Prostate Imaging Reporting and Data Systems (PI-RADS) classification may be a useful scheme to indicate the level of suspicion on MRI and guide patient selection to optimize the use of FB. For the PI-RADS 1 or 2 category, a significant cancer is unlikely and deferral of biopsy may be considered, while targeted biopsy is usually performed for a PI-RADS 4 or 5. However, for a PI-RADS 3, the risk profile of the patient will likely drive the decision about a targeted biopsy, because the data are not yet clear for this score. In FB, 1 or 2 MRI targets are usually biopsied.

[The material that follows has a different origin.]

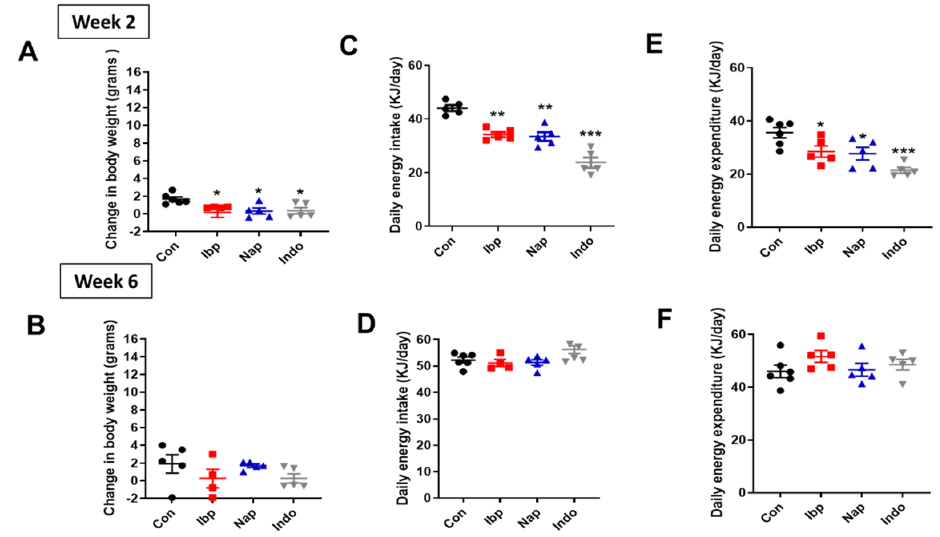
Figure 2. Intragastric administration of variable NSAIDs causes a transient reduction in body weight and alteration in energy balance in normal chow-fed mice. ( A , B ) Change in body weight (grams), ( C , D ) Average daily energy intake (KJ/day) and ( E , F ) daily energy expenditure (KJ/day) during week 2 and week 6 post-intragastric gavage of PBS/control (Con), ibuprofen (Ibp), naproxen, (Nap), or indomethacin (Indo) in C57 Blc/6J male mice that were placed on a normal chow diet (ND). All results are presented as mean ± SEM (error bars). One-way ANOVA was used to compared means of each NSAID group to the control group. ANCOVA correction for body weight was applied for total daily energy expenditure. Statistical significances are denoted with asterisks as follows: *, p ≤ 0.05; **, p ≤ 0.01; ***, p ≤ 0.001.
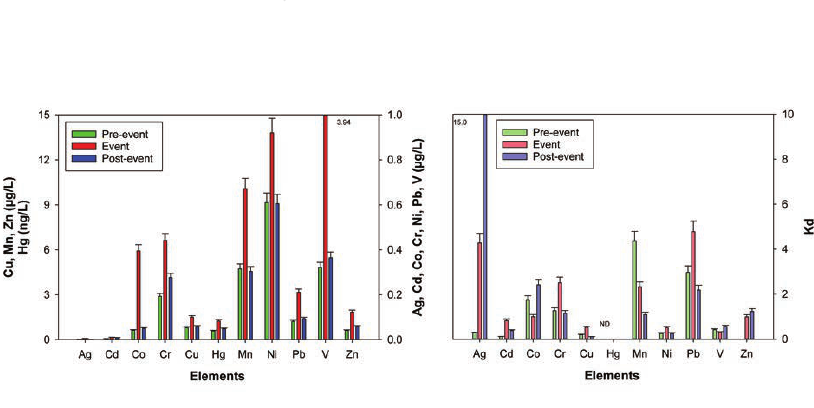
Figure 3. Total metal concentrations (left) and partitioning coefficient Kd (right) at fur- ther downstream (19 km) in the St. Lawrence river prior, during and after the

Data from comparison of 2 fused MRI/US systems (direct in-bore MRI-guided biopsy and MRI/US fusion targeting), presented by David J. A. Margolis, MD, David Geffen School of Medicine, University of California, Los Angeles, Los Angeles, California, USA, have shown that both systems provide improved targeting over systematic biopsies with low complication rates.

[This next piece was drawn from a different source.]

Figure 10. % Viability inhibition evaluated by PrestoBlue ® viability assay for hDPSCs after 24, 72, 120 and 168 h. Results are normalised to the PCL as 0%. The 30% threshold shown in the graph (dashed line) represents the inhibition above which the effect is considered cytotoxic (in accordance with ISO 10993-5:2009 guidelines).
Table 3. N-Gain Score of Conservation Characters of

In-bore MRI-guided biopsy can target all locations in about 15 minutes per target and generally requires sedation. Confirmation of targeting is achieved with imaging. MRI/US fusion targeting uses local anesthesia. Image fusion is accurate to within 3 mm and takes < 30 minutes for 12 core plus targets. Both systems require dedicated hardware and software. Three fusion methods are compared in Table 1.
With the mechanical articulated arm method, the prostate is segmented in 1 or 2 planes and then segmentation is refined. A region of interest for each target is selected on each slice and suspicion levels are chosen. Each target is presented with or without guides in a 3D presentation over which a systematic biopsy template can be overlaid. Location of prior positive biopsies can be fused with future biopsy sessions.

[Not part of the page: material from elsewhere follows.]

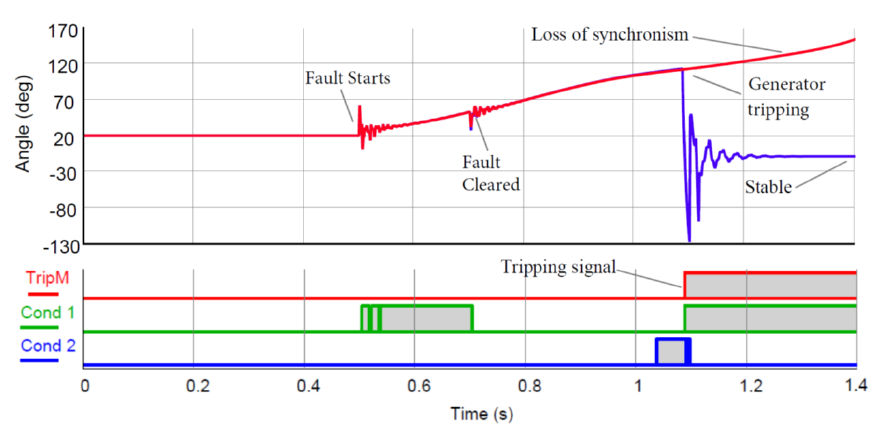
Figure 5. Unstable case against a 12-cycle fault: the angle difference between bus 1 and bus 5 when the machine A is not disconnected (red) and when the machine A is disconnected according the proposed tripping logic (blue), the evolution of the power condition is in green, the angle condition is in blue, and the tripping signal is in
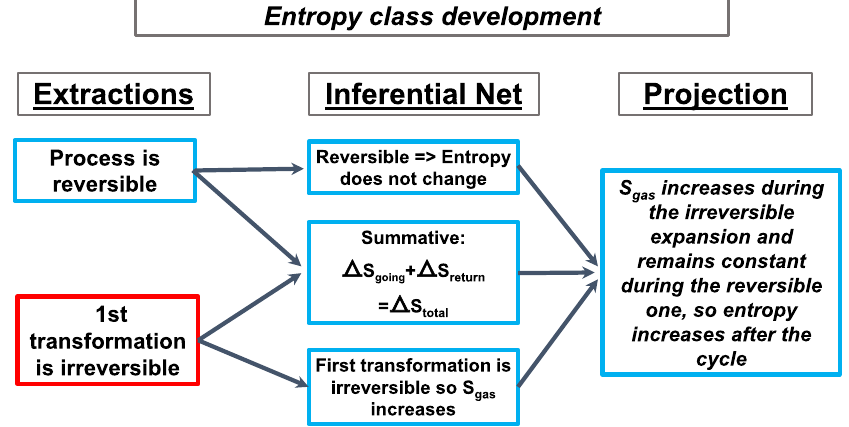
FIG. 3. Development of the entropy class during segment 1. F ’ s contributions in blue frames, D ’ s contributions in red frames, where S stands for the entropy of the gas and Δ S the entropy variation. gas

With electromagnetic tracking, prostate auto-segmentation is supplemented by user refinement. A 6-up view provides coronal maximum intensity projection (MIP), a time-intensity curve, an axial T2 MRI, dynamic contrast-enhanced MRI, apparent diffusion coefficient map, and a diffusion-weighted image. Prostate segmentation on T2 can be overlaid on axial T2 and/or coronal MIP. An initial slice is chosen to start the 3D segmentation of a target with additional slices added to create a single solid region of interest. The selection of the region of interest in the dynamic contrast-enhanced image reveals the time-intensity curve. At this point, the PI-RADS suspicion level can be assigned and an automatic report generated.
A software-based MRI/US fusion targeted biopsy system can detect more clinically significant cancers (median 33.3% vs 23.6%) than would have been missed by using only standard biopsy using fewer cores (median 9.2 vs 37.1 per patient) [Valerio M et al. Eur Urol. 2014].
It is difficult to determine which system is best because they are all continually undergoing enhancements and direct comparisons should be version specific. When choosing which system to purchase, clinicians will need to consider which one is compatible with the equipment used by most urologists. The choice of fusion package and accompanying software may also influence MRI parameters. It is important to know which one you will be getting before starting hands-on training.
Improvements are being made for all components of MRI targeting biopsy, including scan techniques, automatic segmentation, and deformable coregistration, all of which improve accuracy. Training is required for radiologists and clinicians. Importantly, 3D processing is reimbursed but image fusing targeting is not.